Measurement of the Neutrino Neutral-Current Elastic Differential Cross Section

TL;DR

This paper measures the neutrino neutral-current elastic differential cross section on mineral oil, fitting nucleon form factors to determine an axial mass and estimating the strange quark contribution to the nucleon spin.

Contribution

It provides the first measurement of the differential cross section as a function of four-momentum transfer and constrains the strange quark contribution to the nucleon spin.

Findings

Best-fit axial mass M_A=1.39±0.11 GeV

Strange quark contribution Δs=0.08±0.26

Differential cross section data supports nucleon form factor models

Abstract

We report a measurement of the flux-averaged neutral-current elastic differential cross section for neutrinos scattering on mineral oil (CH$_2$) as a function of four-momentum transferred squared.

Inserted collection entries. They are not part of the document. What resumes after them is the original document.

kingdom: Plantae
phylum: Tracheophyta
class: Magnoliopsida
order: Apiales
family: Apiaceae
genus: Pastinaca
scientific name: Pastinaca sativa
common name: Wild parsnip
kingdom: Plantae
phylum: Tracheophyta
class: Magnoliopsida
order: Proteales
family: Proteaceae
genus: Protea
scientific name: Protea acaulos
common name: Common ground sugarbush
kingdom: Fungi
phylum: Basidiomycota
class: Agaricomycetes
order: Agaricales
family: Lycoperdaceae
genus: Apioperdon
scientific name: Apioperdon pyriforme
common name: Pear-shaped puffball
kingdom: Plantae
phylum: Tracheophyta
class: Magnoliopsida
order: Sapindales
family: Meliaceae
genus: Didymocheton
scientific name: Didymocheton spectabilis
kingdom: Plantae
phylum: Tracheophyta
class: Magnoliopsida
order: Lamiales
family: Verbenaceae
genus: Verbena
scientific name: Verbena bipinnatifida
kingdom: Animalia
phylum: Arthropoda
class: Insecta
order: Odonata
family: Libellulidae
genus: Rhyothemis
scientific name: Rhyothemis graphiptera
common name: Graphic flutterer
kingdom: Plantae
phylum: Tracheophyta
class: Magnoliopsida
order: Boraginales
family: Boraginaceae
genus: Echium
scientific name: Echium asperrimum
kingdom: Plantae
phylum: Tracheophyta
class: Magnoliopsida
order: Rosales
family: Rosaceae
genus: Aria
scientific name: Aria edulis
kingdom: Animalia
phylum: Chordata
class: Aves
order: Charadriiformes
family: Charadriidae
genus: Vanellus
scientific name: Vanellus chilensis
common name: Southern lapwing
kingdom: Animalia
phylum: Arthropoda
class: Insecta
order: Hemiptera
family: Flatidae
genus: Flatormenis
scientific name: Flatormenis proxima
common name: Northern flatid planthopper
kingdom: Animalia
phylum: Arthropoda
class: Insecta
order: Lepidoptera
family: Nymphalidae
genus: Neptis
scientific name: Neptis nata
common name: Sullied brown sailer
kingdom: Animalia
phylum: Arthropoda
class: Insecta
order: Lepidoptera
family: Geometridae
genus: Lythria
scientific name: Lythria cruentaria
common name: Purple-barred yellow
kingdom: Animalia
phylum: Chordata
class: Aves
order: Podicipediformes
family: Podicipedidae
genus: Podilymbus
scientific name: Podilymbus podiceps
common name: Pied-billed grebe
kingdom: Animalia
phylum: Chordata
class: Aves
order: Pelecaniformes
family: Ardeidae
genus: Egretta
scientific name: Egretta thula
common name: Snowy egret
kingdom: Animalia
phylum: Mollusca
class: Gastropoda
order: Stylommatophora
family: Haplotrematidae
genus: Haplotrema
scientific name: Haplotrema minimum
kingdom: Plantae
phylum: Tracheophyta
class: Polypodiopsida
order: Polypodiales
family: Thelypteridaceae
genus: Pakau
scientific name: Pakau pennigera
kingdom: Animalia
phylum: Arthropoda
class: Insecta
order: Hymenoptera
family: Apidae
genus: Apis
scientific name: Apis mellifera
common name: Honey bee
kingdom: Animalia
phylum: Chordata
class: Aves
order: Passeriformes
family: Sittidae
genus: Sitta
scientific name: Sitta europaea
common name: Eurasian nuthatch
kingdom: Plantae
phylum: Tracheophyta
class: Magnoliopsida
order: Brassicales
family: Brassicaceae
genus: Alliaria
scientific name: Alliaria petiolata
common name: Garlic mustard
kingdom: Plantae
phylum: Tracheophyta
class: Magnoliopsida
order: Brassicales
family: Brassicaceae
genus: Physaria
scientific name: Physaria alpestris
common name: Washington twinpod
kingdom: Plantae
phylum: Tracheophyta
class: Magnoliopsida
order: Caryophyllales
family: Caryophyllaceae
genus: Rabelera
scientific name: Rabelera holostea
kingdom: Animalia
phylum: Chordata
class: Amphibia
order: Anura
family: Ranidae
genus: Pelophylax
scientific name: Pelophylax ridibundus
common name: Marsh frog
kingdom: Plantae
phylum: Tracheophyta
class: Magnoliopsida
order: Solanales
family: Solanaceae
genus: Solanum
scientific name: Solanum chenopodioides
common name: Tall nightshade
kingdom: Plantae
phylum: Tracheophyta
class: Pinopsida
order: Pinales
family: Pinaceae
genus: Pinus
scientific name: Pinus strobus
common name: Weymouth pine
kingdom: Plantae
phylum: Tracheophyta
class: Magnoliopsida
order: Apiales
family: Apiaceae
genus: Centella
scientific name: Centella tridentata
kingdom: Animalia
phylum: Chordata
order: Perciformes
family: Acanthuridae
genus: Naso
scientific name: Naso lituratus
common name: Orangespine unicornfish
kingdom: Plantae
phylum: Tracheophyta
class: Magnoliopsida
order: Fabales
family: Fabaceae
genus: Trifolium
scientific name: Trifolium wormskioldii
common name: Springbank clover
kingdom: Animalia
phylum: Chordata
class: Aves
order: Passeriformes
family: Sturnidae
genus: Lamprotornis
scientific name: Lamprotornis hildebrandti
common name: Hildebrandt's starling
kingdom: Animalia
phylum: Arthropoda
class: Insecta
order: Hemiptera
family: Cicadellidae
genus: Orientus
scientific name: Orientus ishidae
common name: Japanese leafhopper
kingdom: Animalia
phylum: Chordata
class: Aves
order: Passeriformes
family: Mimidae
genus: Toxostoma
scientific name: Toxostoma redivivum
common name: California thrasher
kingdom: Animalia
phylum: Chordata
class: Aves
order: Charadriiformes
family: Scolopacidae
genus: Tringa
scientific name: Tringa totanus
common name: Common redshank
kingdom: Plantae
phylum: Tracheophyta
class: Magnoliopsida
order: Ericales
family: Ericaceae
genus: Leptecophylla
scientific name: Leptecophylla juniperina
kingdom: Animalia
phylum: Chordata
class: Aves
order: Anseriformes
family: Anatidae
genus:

It is obtained by measuring the kinematics of recoiling nucleons with kinetic energy greater than 50~MeV which are readily detected in MiniBooNE. This differential cross-section distribution is fit with fixed nucleon form factors apart from an axial mass, $M_{A}$, that provides a best fit for $M_A= 1.39\pm0.11$~GeV. Additionally, single protons with kinetic energies above 350 MeV can be distinguished from neutrons and multiple nucleon events. Using this marker, the strange quark contribution to the neutral-current axial vector form factor at $Q^2 = 0$, $\Delta s$, is found to be $\Delta s=0.08\pm0.26$.